Print the listing below again from the line that contains "framed print: none [216,133,260,203]" onward, keeping every line exact and leaving out the lines before it.

### Material shown
____________
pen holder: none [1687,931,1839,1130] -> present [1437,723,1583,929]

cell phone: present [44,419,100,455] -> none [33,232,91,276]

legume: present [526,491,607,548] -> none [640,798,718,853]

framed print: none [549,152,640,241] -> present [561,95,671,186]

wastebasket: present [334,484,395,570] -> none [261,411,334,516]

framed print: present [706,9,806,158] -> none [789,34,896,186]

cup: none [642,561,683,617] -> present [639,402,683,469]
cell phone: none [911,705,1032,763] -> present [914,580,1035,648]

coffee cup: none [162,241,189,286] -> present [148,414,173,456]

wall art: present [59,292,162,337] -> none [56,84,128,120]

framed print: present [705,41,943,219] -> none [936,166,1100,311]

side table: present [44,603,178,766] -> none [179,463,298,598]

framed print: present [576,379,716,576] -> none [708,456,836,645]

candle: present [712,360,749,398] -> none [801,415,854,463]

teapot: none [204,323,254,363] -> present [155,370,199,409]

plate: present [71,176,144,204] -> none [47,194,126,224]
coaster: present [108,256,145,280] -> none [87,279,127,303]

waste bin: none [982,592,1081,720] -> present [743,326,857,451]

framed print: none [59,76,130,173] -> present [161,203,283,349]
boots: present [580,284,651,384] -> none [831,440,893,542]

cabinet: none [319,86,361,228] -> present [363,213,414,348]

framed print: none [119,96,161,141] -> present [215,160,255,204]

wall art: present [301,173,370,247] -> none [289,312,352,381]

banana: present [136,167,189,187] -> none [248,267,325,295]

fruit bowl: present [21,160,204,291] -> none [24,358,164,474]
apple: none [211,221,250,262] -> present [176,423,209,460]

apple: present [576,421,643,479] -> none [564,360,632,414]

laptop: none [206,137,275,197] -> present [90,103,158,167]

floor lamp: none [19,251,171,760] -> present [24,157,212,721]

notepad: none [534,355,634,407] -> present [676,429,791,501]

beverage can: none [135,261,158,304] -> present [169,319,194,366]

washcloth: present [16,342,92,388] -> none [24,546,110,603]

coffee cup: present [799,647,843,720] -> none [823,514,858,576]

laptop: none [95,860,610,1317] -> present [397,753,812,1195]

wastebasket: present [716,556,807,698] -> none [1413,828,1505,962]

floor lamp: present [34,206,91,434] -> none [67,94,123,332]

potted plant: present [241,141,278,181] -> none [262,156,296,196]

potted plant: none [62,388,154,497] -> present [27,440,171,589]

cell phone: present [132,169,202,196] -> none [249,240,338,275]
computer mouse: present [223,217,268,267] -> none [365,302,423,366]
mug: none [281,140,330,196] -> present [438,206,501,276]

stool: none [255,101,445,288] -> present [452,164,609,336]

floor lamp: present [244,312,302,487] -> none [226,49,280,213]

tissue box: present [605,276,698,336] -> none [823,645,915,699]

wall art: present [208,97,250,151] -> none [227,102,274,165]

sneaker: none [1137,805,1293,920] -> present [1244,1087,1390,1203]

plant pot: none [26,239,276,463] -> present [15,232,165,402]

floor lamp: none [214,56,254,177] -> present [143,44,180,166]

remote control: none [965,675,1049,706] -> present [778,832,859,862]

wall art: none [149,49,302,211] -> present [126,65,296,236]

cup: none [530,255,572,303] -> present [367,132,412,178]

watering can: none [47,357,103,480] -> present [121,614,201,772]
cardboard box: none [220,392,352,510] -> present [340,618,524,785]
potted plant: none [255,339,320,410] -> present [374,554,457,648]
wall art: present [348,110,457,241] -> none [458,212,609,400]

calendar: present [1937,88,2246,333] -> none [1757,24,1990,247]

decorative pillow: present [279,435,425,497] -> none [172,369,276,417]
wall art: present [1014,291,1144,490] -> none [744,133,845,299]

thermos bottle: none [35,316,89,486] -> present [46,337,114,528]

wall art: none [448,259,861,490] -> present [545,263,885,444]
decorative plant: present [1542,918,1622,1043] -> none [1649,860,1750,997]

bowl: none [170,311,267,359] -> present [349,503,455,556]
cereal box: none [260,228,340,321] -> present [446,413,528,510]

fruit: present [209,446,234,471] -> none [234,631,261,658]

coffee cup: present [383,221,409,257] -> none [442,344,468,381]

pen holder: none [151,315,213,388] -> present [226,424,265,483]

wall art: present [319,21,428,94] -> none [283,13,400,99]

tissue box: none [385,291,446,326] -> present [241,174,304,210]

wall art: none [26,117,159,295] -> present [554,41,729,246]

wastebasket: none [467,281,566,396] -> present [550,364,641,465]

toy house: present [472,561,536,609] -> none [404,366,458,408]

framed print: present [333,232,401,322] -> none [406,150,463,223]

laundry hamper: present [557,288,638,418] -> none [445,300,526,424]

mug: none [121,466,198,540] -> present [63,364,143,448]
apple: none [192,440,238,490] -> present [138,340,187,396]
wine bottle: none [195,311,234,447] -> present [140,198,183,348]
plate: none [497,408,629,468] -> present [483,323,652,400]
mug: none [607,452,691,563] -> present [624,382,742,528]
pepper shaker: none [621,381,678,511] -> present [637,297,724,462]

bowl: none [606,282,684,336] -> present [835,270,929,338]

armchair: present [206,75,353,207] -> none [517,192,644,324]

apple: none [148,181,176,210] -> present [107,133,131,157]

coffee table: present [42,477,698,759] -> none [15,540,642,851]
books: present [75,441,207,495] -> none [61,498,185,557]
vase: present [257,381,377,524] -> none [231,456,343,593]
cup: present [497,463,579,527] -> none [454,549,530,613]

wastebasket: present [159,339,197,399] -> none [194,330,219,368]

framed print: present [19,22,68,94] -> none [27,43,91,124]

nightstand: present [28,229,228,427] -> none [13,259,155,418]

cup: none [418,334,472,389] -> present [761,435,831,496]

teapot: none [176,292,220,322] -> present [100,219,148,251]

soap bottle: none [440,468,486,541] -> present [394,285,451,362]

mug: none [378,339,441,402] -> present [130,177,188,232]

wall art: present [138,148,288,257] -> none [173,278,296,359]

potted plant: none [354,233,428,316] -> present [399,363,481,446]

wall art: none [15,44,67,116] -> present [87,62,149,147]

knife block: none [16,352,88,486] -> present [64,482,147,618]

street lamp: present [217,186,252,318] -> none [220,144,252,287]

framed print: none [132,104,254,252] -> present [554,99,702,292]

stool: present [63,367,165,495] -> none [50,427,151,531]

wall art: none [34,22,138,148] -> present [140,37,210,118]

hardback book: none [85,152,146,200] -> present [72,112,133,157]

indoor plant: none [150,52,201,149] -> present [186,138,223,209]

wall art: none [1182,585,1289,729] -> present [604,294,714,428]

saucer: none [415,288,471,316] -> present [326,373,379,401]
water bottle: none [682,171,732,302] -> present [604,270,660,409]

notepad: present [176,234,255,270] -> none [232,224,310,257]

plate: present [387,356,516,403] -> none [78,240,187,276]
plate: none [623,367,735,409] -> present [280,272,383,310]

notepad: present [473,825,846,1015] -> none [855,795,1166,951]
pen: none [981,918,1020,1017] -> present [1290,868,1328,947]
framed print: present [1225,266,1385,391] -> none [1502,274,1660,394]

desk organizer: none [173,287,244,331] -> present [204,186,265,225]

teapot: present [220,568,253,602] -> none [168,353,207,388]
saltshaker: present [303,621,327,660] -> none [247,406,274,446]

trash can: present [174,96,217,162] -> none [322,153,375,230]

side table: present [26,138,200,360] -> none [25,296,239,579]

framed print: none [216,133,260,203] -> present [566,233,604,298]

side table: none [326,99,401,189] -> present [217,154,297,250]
____________
### Exercise response
framed print: none [216,133,260,203] -> present [566,233,604,298]

side table: none [326,99,401,189] -> present [217,154,297,250]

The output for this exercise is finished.